### Task prompt:
Please print the whole of the listing that follows exactly.

##############################

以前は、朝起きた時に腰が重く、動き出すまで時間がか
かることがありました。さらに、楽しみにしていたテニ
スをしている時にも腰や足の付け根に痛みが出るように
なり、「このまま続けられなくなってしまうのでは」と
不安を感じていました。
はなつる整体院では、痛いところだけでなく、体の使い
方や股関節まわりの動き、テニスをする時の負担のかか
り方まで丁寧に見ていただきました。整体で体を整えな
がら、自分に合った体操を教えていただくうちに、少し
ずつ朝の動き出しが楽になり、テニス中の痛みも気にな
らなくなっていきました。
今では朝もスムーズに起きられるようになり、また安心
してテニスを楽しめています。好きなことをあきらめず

##############################

### Result below:
以前は、朝起きた時に腰が重く、動き出すまで時間がか
かることがありました。さらに、楽しみにしていたテニ
スをしている時にも腰や足の付け根に痛みが出るように
なり、「このまま続けられなくなってしまうのでは」と
不安を感じていました。
はなつる整体院では、痛いところだけでなく、体の使い
方や股関節まわりの動き、テニスをする時の負担のかか
り方まで丁寧に見ていただきました。整体で体を整えな
がら、自分に合った体操を教えていただくうちに、少し
ずつ朝の動き出しが楽になり、テニス中の痛みも気にな
らなくなっていきました。
今では朝もスムーズに起きられるようになり、また安心
してテニスを楽しめています。好きなことをあきらめず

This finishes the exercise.